Silvia played music throughout the ceremony and luckily she has great taste. It was beautiful and peaceful at times and challenging at others. At times she played nothing and we could hear the cacophony of wildlife outside; mostly frogs and crickets.

  1. Amy

    The music therapist in me wants to know all about what type of music was played. Music has the potential to really direct an experience- it would have to be very carefully selected (and I’m sure it was). What can you tell me about it?

    (and, have you heard the Pearl Jam cover of that Otis Redding song? Can’t beat the original Otis, but it’s pretty good.)

  2. YES! I was talking about the Pearl Jam cover while I was there.

    I’ll mention a bit more about the music when posting on the ceremonies, but it was very carefully chosen (that’s why she used some of mine :))

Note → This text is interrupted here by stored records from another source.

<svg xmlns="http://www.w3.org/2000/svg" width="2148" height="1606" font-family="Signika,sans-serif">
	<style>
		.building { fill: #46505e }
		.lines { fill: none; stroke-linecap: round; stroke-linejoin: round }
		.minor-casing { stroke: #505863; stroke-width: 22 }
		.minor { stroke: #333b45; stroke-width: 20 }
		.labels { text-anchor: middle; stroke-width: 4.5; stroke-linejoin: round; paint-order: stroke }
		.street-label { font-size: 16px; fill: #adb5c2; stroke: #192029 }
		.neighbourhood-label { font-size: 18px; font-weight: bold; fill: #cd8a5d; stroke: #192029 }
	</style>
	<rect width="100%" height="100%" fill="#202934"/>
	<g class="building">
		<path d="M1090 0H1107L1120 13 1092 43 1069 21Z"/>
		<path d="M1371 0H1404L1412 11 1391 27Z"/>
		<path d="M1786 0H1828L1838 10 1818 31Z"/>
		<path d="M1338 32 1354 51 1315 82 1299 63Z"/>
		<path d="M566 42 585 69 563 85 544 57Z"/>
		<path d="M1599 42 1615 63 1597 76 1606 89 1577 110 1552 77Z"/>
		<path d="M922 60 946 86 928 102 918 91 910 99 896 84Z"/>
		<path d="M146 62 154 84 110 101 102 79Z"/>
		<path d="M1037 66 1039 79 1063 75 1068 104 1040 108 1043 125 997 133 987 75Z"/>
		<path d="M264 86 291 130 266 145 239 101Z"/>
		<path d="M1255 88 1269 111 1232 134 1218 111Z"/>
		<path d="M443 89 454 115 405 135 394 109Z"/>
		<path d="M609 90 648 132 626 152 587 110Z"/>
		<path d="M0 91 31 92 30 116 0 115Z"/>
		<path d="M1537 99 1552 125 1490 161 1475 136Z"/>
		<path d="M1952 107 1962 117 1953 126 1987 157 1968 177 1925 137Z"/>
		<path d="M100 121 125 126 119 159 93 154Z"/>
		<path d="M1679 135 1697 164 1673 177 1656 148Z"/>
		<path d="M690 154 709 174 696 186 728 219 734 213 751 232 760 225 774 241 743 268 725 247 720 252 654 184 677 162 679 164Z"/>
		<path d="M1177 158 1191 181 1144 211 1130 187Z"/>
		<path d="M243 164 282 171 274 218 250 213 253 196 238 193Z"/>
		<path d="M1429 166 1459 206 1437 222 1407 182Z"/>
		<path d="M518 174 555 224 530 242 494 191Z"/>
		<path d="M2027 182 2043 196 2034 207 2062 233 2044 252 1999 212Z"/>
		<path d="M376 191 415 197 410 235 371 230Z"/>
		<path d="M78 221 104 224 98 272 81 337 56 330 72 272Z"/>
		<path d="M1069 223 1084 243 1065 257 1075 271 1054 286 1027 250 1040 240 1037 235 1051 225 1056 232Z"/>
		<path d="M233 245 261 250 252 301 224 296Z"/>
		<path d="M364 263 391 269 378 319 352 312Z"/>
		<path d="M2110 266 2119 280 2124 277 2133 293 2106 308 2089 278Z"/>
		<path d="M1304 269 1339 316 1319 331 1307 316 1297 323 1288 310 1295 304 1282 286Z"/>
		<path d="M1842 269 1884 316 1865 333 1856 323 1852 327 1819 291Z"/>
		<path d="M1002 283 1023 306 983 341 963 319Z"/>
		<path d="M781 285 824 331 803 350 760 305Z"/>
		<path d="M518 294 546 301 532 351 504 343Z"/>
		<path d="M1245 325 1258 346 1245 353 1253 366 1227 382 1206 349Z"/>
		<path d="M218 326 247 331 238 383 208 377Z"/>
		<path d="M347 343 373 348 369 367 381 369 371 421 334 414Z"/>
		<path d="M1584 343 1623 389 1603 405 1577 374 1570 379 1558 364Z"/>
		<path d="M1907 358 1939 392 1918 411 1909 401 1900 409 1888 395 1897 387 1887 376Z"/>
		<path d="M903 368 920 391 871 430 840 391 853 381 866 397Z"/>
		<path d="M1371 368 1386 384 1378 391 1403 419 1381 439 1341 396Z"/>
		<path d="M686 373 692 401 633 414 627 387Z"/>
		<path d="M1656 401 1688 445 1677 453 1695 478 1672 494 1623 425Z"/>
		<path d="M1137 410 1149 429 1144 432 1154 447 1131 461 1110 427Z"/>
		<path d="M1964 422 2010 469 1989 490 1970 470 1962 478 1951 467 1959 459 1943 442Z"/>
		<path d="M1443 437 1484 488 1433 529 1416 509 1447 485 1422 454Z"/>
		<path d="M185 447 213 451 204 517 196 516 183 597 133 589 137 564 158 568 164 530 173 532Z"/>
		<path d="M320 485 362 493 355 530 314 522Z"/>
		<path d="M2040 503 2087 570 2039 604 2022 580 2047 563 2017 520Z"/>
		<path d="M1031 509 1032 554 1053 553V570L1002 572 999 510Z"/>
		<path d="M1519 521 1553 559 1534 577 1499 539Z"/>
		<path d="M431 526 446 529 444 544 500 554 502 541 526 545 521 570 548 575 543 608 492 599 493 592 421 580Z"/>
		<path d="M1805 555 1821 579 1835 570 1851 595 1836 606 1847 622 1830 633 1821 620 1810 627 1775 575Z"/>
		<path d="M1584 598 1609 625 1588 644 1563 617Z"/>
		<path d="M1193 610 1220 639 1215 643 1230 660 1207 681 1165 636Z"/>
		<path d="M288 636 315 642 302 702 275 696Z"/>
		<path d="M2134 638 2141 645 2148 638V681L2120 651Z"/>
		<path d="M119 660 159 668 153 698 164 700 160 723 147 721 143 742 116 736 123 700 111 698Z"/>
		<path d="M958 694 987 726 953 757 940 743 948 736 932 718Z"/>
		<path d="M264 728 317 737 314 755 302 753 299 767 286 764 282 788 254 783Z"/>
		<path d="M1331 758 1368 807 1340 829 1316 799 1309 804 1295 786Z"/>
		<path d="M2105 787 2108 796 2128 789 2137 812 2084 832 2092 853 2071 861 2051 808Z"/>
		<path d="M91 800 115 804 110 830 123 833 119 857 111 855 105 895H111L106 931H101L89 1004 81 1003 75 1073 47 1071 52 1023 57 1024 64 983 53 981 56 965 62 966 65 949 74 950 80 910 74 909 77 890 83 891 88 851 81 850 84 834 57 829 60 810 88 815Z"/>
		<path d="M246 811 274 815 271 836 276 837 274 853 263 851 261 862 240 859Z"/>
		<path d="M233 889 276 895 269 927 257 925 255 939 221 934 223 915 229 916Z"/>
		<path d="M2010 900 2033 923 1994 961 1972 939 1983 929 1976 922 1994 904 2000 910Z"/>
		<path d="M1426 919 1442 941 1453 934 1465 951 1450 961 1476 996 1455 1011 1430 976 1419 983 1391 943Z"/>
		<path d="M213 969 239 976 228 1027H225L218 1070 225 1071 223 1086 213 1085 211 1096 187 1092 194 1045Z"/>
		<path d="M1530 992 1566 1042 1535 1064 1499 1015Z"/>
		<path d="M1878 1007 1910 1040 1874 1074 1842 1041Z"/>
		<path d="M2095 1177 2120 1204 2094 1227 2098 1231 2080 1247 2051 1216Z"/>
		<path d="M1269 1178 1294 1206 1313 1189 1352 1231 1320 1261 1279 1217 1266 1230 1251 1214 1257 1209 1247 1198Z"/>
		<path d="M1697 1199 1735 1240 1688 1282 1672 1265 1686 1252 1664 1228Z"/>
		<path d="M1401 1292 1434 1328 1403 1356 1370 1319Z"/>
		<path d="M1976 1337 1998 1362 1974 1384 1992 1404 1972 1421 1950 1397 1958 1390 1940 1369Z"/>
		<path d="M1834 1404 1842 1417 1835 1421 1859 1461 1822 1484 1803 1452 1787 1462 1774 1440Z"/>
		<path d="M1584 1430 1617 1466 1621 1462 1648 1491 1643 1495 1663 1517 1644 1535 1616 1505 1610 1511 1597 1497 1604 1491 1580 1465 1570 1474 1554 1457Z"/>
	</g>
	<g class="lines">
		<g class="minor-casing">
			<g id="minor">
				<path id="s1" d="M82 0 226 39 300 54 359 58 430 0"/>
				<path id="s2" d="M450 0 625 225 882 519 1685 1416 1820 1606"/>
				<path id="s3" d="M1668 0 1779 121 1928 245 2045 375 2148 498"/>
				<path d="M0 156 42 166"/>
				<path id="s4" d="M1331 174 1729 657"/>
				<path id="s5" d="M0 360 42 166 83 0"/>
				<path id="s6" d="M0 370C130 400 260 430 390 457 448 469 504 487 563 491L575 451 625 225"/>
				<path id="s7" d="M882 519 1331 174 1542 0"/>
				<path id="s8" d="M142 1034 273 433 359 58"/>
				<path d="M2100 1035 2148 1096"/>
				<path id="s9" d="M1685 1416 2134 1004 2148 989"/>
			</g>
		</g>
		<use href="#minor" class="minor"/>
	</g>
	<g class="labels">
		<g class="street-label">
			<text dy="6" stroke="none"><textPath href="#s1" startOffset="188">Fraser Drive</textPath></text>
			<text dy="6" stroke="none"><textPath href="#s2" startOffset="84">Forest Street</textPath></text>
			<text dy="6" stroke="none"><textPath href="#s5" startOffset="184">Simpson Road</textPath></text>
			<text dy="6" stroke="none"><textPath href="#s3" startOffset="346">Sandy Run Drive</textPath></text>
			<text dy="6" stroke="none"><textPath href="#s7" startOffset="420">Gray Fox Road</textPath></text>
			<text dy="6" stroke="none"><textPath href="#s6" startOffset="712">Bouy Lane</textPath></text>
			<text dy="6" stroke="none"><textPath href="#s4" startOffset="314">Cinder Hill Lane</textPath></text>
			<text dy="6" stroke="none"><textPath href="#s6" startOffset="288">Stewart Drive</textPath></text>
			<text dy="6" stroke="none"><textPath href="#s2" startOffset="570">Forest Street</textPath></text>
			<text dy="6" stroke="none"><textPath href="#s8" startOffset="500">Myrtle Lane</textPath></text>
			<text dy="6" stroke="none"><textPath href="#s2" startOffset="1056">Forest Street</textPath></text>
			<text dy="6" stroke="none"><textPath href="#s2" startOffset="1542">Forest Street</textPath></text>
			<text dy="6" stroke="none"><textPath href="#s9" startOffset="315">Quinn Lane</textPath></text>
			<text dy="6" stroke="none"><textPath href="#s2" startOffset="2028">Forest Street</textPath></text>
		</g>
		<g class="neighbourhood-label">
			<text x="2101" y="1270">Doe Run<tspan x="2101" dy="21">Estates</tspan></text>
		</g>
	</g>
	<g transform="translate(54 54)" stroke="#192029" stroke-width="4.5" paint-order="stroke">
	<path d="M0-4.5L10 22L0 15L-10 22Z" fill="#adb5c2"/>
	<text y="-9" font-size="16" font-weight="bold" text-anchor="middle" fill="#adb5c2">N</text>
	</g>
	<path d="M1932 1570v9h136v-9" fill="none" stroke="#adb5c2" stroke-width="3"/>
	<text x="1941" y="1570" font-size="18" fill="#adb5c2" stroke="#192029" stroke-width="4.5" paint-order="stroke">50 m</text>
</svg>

    It was subtle and shifting at times, haunting and rhythmic at others. It was worldly, organic, electronic, repetitive, trance inducing, and occasionally jarring. It had no english language and tended towards slower tempos. I enjoyed almost all of it. The third ceremony I missed much of it though.

  3. amy

    What music of yours did she play? That’s awesome that it was played for the group. Wow.